After recording his debut album as The Great Dying, the 2018 long-player Bloody Noses & Roses, Griffith began touring outside Mississippi with assists from Craig Pratt, Kellum, musician-writers Max Hipp and Tyler Keith, and other Oxford-area musicians. His affiliation with the Truckers helped him gain fans around the country and set up his latest release, 2024’s A Constant Goodbye, which features appearances by Patton and his bandmate Jay Gonzalez.
Griffith’s songs pull from the fields and gravel roads of his teenage years, where he spent afternoons driving with no destination other than absorbing the music that jumped from his speakers.
“I grew up riding in the country, either by myself or with friends,” he says. “And that’s all we did—ride gravel roads all day long.”

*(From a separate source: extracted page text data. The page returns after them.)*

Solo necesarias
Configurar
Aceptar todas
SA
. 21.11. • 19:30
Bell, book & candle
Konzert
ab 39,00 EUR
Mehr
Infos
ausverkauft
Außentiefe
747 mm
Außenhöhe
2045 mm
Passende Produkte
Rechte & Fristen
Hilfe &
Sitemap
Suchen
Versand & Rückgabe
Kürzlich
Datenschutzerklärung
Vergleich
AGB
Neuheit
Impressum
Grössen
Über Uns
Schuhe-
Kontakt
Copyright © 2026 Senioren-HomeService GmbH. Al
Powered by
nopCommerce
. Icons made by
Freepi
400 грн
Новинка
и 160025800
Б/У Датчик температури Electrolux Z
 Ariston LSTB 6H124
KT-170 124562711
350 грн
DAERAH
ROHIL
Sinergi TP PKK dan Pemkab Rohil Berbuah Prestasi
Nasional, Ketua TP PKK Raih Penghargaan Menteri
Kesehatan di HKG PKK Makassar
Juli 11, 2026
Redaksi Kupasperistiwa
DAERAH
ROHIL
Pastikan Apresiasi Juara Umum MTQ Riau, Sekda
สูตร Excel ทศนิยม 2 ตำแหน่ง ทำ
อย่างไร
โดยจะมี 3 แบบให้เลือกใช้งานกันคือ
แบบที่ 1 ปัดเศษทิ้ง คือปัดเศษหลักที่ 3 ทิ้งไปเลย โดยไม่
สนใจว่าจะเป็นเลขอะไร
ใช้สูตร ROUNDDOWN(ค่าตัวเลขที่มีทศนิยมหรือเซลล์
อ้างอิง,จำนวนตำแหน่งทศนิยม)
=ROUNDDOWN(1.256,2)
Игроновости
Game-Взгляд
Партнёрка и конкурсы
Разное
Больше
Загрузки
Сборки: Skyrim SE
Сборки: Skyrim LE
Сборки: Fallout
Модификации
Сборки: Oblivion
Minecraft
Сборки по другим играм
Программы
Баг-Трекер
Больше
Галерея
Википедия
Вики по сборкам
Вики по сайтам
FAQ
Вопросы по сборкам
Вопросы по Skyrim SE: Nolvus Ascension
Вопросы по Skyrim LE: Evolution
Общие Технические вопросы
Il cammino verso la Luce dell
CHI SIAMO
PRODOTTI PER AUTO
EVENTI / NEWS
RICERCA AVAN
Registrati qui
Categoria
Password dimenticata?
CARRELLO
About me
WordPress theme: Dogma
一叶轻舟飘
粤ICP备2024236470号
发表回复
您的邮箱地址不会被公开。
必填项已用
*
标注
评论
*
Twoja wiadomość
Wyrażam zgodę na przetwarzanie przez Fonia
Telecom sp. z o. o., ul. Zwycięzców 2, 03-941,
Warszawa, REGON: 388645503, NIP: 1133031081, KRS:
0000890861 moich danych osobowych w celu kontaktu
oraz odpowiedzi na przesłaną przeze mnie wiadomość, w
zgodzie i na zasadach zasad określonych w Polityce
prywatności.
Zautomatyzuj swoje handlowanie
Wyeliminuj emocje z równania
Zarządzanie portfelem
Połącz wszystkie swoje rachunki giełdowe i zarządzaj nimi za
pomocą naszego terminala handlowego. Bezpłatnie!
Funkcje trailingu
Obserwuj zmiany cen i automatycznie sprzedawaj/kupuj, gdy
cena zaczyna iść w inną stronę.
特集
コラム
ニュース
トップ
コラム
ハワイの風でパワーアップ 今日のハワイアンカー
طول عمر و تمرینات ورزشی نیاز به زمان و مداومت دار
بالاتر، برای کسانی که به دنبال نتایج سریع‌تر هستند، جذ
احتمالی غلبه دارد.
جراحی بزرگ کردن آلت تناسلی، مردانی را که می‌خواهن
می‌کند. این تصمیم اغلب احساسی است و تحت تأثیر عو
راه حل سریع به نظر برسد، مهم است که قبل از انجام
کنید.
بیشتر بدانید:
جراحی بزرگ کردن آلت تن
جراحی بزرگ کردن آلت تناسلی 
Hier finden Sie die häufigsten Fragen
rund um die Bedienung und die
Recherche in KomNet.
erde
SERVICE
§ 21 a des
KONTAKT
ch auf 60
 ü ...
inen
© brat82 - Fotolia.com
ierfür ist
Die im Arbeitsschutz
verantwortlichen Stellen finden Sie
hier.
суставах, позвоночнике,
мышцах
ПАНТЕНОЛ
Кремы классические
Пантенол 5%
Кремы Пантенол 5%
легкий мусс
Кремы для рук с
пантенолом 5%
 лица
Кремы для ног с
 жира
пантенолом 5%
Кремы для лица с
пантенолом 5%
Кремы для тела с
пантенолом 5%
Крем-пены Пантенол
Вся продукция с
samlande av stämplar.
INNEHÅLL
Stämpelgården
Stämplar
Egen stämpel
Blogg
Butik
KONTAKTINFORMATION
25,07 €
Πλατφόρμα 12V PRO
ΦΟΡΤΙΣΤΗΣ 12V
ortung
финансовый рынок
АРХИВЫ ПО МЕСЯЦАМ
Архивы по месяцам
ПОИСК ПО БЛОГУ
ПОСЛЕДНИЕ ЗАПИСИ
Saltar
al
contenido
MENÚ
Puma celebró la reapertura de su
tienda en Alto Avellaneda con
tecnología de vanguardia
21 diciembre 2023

For all its natural beauty and cultural weight, the Delta inspired him but couldn’t hold him forever. Griffith came of age during a time when old-guard blues masters like Willie Foster and “Cadillac” John Nolden still roamed the region’s juke joints. He worked at the Airport Grocery in Cleveland, brushing shoulders with the last generation of Delta legends. He played Po’ Monkey’s, the storied club near Merigold, more than once and acted in a film shot there by Ben Powell, who has also directed a couple of his music videos.
You can hear all that history in his voice, a clarion-clear drawl with phrasing and melodies at times reminiscent of R.E.M.’s Michael Stipe. There’s a throughline of heartbreak and hardscrabble truth, but also something elemental, like he’s channeling the sediment beneath the surface.

To date, Griffith has logged more than 300 shows across forty states and Canada—sometimes solo, sometimes with his friends as sidemen. He’s gearing up for another summer run that’ll take him through Nashville, Chicago, and many towns between.
But he’s not chasing anything flashy. What drives Griffith isn’t fame or fortune—it’s the same pull that led him down gravel roads as a teenager with nothing but a stereo and a tank of gas. It’s about movement, survival, connection, and moving forward so new things can be born. And without a doubt, the Delta is still the foundation of his music.
“I write so much about it,” he says. “All the landscapes, the river, the openness, and the solitude.
There’s a lot of freedom in the Delta.”